* What this exercise asks:
1/ In the essay on the Hong Kong protests, what does the human mind prefer to the discomfort of living with the unknown?
2/ List the three levels of analysis that the essay on the Hong Kong protests says it will examine.
3/ Pick up the essay on the Hong Kong protests after its final sentence and keep writing.

* Study text:
»»
The protests currently going on in Hong Kong are so important to ongoing debates about the city’s identity and relationship with China that they deserved careful consideration and discussion. Yet many of my attempts to discuss this with colleagues have quickly departed from detailed investigations of what is actually going on now (which is usually disturbing) to some sort of prediction of what the future will hold. Perhaps it is the very nature of a crisis that we seek for assurances that either everything will go back to normal, or the entire systems will collapse, even when neither outcome is entirely foreseeable. The human mind simply prefers the assurance of any outcome to the discomfort of living with the unknown.
The following essay will attempt to problematize this tendency by examining issues at three distinct levels of analysis. First, I want to discuss why predicting the PRC’s actions in Hong Kong may be more difficult than many analysts suggest. I will do so by introducing a critical concept from game theory. Second, I will turn my attention to the southern Chinese martial arts and discuss why they have been largely absent from this debate (at least publicly) and what that suggests about the extent of the social dislocation currently being experienced by the city’s residents. Lastly, I would like to examine one specific case where a group of martial artists did appear to take a stand on these issues. Yet a deeper examination of this case reveals the all-pervasive fog of war. Political scientists dislike making predictions because they are aware that without the benefit of historical distance, what might at first appear to be “critical social indicators” may actually be problematic discourses that are driving the conflict. None of this is meant to argue that the situation in Hong Kong is not important, or that we should not be discussing it (especially as it relates to the martial arts). But I hope that it acts as a reminder not to confuse what we actually see (which is often limited and confusing), for what we think we know.
««
* Information shown:
»»
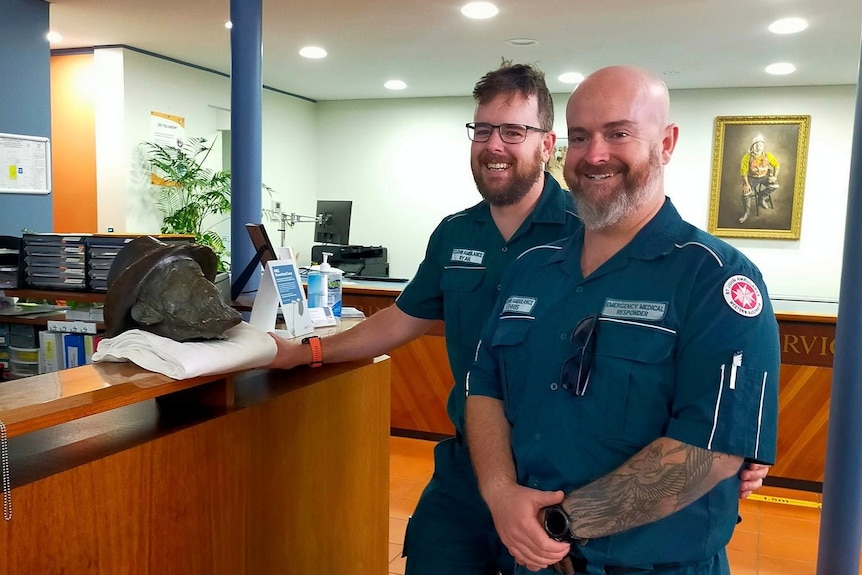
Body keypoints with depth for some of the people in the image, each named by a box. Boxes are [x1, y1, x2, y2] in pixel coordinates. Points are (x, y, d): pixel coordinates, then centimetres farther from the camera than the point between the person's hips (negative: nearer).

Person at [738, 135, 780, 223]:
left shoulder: (768, 155, -11)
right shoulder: (747, 156, -17)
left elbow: (776, 164, 2)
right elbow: (743, 171, -14)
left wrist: (775, 176, -12)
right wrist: (746, 184, -21)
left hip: (764, 176, 2)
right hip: (752, 177, -2)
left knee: (775, 185, -23)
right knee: (745, 193, -23)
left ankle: (761, 196, 3)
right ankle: (747, 212, 0)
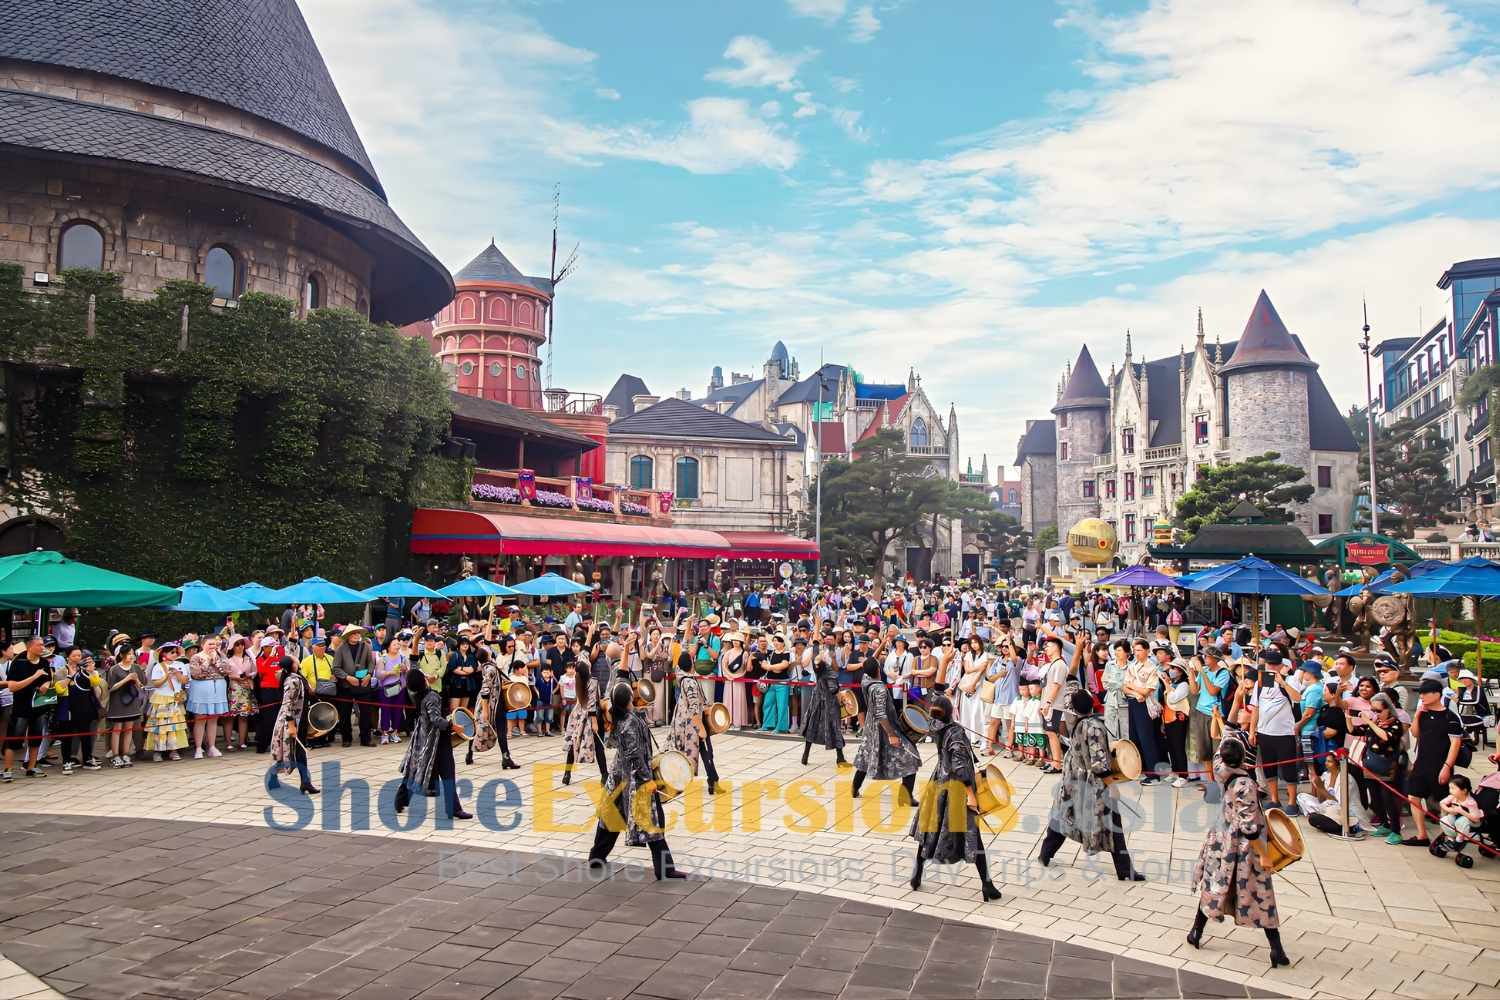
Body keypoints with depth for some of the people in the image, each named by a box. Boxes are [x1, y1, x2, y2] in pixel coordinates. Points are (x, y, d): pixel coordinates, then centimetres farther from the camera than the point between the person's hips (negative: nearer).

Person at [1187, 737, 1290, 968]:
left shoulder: (1222, 774, -8)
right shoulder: (1246, 786, -25)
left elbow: (1218, 759, 17)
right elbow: (1248, 827, -24)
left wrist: (1226, 743, 26)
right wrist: (1262, 854, -16)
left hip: (1222, 843, 6)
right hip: (1242, 848, -6)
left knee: (1213, 887, 20)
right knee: (1261, 897, 5)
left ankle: (1196, 933, 28)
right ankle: (1277, 951, 10)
««
* Responses:
1/ The human mind prefers the assurance of any outcome.

2/
1. Why predicting the PRC's actions in Hong Kong may be more difficult than many analysts suggest, using a critical concept from game theory.
2. Why the southern Chinese martial arts have been largely absent from this debate, at least publicly, and what that suggests about the extent of the social dislocation the city's residents are experiencing.
3. One specific case where a group of martial artists did appear to take a stand on these issues.

3/
“China Would Never….”
So many macro-level foreign policy discussion seem to begin with the foregoing formula. I have lost track of how many experts I have talked with over the last month who argued that while events in Hong Kong were escalating in unpredictable ways, China would neverdo any number of things from attempting to suppress the foreign press in Hong Kong to sending paramilitary or PLA forces across the border. Generally speaking, these sorts of predictions are based on some sort of unspoken or subconscious model of state behavior.
One of the most common of these has to do with the power of the international press to affect a country’s reputation. Reputation is a critical resource in international politics as no state has enough power or money to fight every potential battle with enemies and allies alike. States seek to build and maintain good will with their partners as it lowers the cost of doing business. And states seek to build a reputation for being strong, skilled opponents with their enemies so that they can deter non-essential conflicts.
History is full of examples of states who paid the price for ignoring the importance of reputation costs. The Japanese, emboldened by the success of their invasion of Manchuria, an isolated area of the world where they could shape the emerging media narrative, made the mistake of thinking that a move against Shanghai would be equally costless. However, a large percentage of the global press corps was stationed in Shanghai in the early 1930s and Japan was forced to spend the next few years undoing the very real economic and diplomatic damage that it caused itself. It would be easy to liken the current crisis in Hong Kong to a situation like that. The PLA would never move across the border as the global press is watching.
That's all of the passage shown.